“My subject is memory,” said Charles Ryder in Evelyn Waugh’s “Brideshead Revisited.” In a very real sense, we are what we remember. And in trying to remember, we are giving shape to the formless and often haphazard strands of thought and being.
In literature, memoir is the genre of the moment. Dani Shapiro’s memoir “Hourglass: Time, Memory, Marriage” (Knopf, $22.95, 145 pp.) is one of the best I’ve read in a long time. Writers are told, “Write what you know.” One’s own life is the subject one knows the best. But we have to pick and choose what is significant in the welter of experience and sensation. In a sense, every life is many lives.
Not contented with one memoir, Ms. Shapiro has written four. Each one reflects a different aspect of, or a different time in, her life, a different thread in the fabric. This book is so good that I want to read the other three: “Slow Motion,” about her parents’ tragic car crash that upends her life, “Devotion,” about a religious crisis, and “Still Writing: The Perils and Pleasures of a Creative Life.”
It is almost invariably a crisis that spurs her to write a memoir; writing is a way to make sense of these crisis moments.
Ms. Shapiro has also written five novels, including “Black and White” and “Family History.” She has taught in the writing programs at Columbia, NYU, the New School, and Wesleyan University. She is the cofounder of the Sirenland Writers Conference in Positano, Italy.
“Hourglass” is about the mystery of time and its effects on her marriage, and individually on her and her husband, whom she identifies only as “M.” She and M have been married for 18 years. What began as a grand passion has been changed by time and circumstances, but there is no doubt about their deep mutual affection. Yet there are strains. There are financial fluctuations. Their house is in need of repair, but they don’t have the wherewithal to maintain it. A recurring character in the narrative is a woodpecker who is pecking at the siding of their house. He is at once an actual woodpecker, and a metaphor for the difficulties that beset them.
M. had been a successful war correspondent who had been a regular “talking head” on CNN and had “testified before the Senate Foreign Relations Committee.” “He is no longer on anyone’s Rolodex.” Ms. Shapiro stipulated when they married that he would no longer put himself in harm’s way. And she wonders if he resents her for asking it, though he has never indicated that he does.
There are the natural stresses of two writers each pursuing their craft under the same roof. There are fears about the health of their teenage son, who was born with a very rare seizure disorder. He is fine now, but he might have died and concern runs like an undercurrent in the narrative.
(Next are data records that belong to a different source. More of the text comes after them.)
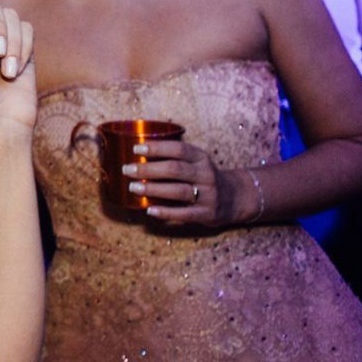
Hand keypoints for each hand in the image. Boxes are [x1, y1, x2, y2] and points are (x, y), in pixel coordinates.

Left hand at [124, 139, 238, 227]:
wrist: (235, 197)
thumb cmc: (203, 176)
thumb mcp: (195, 161)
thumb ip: (174, 157)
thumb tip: (136, 153)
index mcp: (201, 158)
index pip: (178, 149)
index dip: (157, 148)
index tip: (136, 149)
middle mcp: (206, 174)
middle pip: (175, 170)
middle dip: (148, 169)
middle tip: (127, 169)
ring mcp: (208, 195)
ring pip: (178, 191)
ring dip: (153, 189)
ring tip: (133, 187)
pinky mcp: (207, 214)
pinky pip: (184, 214)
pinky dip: (165, 212)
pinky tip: (149, 210)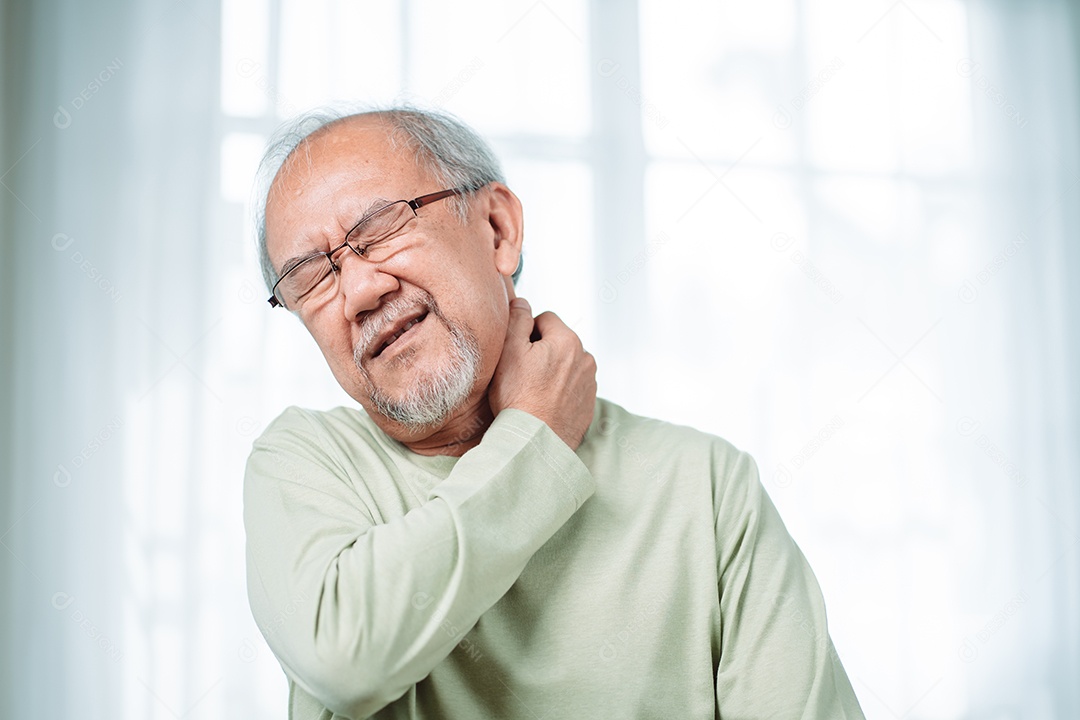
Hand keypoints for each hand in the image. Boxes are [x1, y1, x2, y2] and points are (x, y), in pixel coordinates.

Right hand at [489, 297, 596, 449]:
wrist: (536, 441)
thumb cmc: (519, 398)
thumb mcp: (509, 352)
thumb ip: (517, 320)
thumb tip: (523, 302)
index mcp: (568, 341)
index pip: (546, 318)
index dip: (527, 332)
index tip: (517, 353)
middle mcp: (585, 358)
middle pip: (558, 341)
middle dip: (541, 350)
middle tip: (522, 373)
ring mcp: (590, 382)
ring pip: (566, 363)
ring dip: (552, 369)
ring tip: (533, 390)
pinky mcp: (589, 402)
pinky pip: (572, 385)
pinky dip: (560, 389)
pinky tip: (544, 402)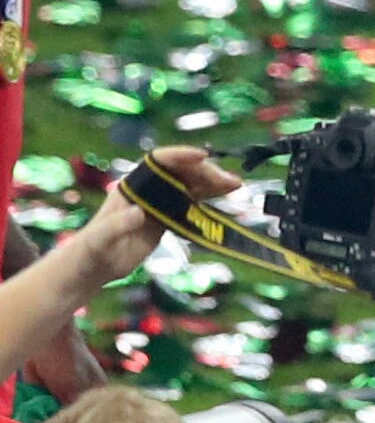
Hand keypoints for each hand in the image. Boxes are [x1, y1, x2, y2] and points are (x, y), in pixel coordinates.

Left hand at [64, 147, 238, 289]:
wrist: (94, 266)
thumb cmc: (92, 250)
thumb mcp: (100, 239)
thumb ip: (117, 225)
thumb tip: (138, 212)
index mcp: (130, 187)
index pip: (157, 162)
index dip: (180, 156)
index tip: (203, 156)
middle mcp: (146, 190)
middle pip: (180, 172)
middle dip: (206, 172)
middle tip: (230, 182)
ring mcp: (158, 203)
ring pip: (189, 185)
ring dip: (212, 183)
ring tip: (236, 184)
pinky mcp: (166, 218)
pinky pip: (191, 202)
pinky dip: (209, 198)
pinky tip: (224, 197)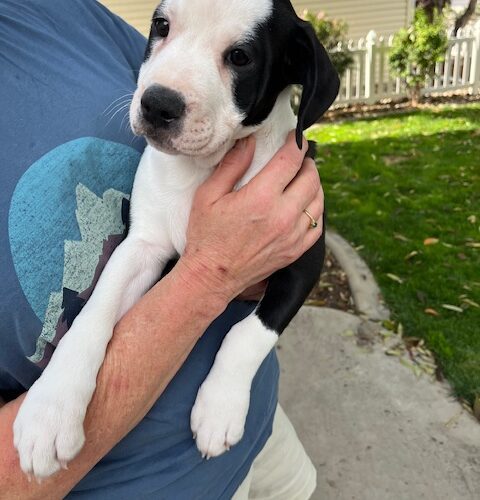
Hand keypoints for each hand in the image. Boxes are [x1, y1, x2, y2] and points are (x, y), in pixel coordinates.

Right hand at [180, 131, 323, 303]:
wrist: (212, 276)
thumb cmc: (206, 236)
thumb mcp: (209, 195)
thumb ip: (231, 166)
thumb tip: (249, 142)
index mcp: (261, 198)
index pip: (290, 161)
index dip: (296, 144)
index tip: (296, 138)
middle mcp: (283, 216)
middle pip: (311, 179)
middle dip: (307, 163)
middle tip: (299, 159)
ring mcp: (292, 235)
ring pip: (318, 202)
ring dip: (314, 185)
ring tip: (303, 179)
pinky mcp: (295, 251)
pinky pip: (317, 226)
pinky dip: (315, 210)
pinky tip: (305, 206)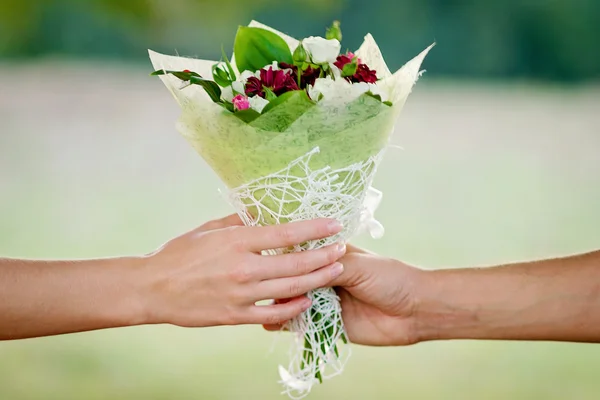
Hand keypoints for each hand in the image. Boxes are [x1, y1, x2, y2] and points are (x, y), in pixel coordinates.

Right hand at [137, 214, 345, 327]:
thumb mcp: (208, 229)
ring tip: (335, 271)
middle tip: (343, 249)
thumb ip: (239, 221)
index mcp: (237, 241)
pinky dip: (293, 307)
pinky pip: (272, 313)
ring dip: (317, 279)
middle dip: (324, 256)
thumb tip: (265, 214)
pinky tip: (308, 299)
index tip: (335, 223)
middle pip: (296, 263)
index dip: (315, 229)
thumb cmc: (178, 254)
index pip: (286, 233)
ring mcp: (240, 294)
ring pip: (290, 289)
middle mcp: (243, 268)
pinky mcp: (235, 316)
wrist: (151, 288)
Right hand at [263, 245, 423, 345]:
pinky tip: (272, 323)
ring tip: (260, 306)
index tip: (260, 255)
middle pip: (291, 277)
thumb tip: (293, 273)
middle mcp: (322, 275)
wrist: (414, 311)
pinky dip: (285, 323)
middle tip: (258, 285)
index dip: (281, 254)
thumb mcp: (356, 266)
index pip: (299, 251)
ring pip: (292, 300)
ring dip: (278, 303)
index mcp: (329, 254)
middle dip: (276, 282)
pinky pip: (300, 323)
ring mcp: (323, 299)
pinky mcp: (326, 322)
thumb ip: (325, 268)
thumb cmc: (390, 278)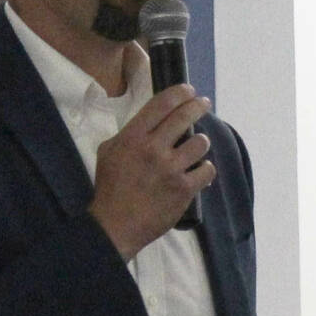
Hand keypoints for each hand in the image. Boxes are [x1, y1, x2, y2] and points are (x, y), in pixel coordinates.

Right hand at [88, 84, 216, 257]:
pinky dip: (206, 169)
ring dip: (200, 142)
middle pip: (185, 116)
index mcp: (133, 137)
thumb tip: (149, 122)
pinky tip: (201, 170)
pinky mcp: (184, 189)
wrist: (115, 225)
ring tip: (196, 146)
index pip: (162, 104)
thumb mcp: (108, 152)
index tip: (189, 90)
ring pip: (200, 143)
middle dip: (198, 105)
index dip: (179, 92)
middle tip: (204, 103)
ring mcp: (171, 169)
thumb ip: (129, 134)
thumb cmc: (110, 188)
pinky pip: (207, 170)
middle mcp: (154, 149)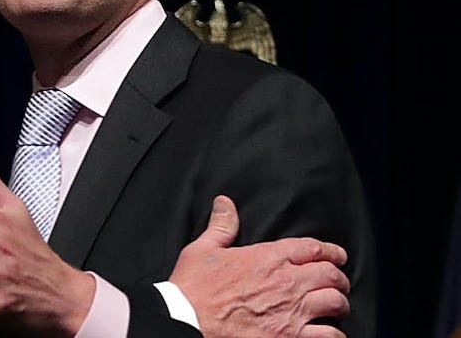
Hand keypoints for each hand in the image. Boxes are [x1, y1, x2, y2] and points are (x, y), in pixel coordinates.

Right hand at [170, 195, 350, 337]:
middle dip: (338, 278)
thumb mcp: (203, 250)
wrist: (187, 320)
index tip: (337, 255)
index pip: (313, 248)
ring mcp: (291, 312)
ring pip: (335, 303)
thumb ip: (221, 226)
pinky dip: (334, 334)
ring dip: (339, 304)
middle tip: (338, 282)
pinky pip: (328, 336)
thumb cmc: (193, 288)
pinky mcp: (289, 337)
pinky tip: (330, 333)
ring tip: (337, 307)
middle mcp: (286, 283)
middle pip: (331, 275)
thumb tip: (224, 203)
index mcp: (268, 258)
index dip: (330, 251)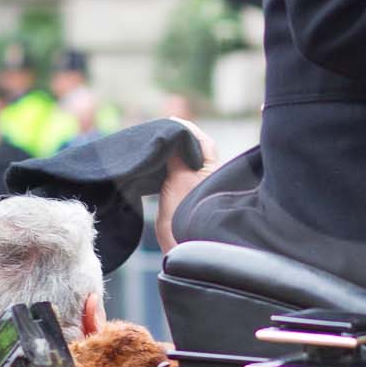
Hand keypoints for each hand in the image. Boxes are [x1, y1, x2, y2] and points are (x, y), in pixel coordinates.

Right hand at [156, 120, 220, 251]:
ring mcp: (193, 188)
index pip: (202, 142)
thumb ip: (178, 155)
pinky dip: (163, 168)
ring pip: (181, 163)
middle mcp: (206, 177)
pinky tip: (152, 165)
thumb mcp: (180, 177)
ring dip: (168, 154)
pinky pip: (172, 175)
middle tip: (160, 131)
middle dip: (177, 141)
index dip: (187, 130)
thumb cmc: (185, 212)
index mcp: (212, 169)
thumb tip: (175, 134)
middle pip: (192, 151)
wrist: (180, 244)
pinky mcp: (181, 197)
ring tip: (154, 145)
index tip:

She is not as resilient as she used to be. She says, “The stumbles and falls; the lapses in judgment; the near misses; the could-haves. I’ve become convinced that our lives are shaped less by the mistakes we make than when we make them. There is less elasticity now. Less time to bounce back. And so I heed the urgent whisper and move with greater and greater deliberation. I hold my life with M. carefully in my hands like the faience pottery we brought back from our honeymoon long ago … We must be handled with care.”
“Hourglass” is a mature love story. Structurally, it is a kaleidoscope whose fragments of narrative move back and forth in time. It contains quotations from her diaries and passages from her reading—bits of a commonplace book that add an additional dimension.
Ms. Shapiro writes prose that is at once poetic and analytical. Its delicacy of expression is matched by its depth of feeling.
One of the key questions that one must ask of a book is, “Would I want to read it again?” To which the answer for “Hourglass” is, “Unquestionably.”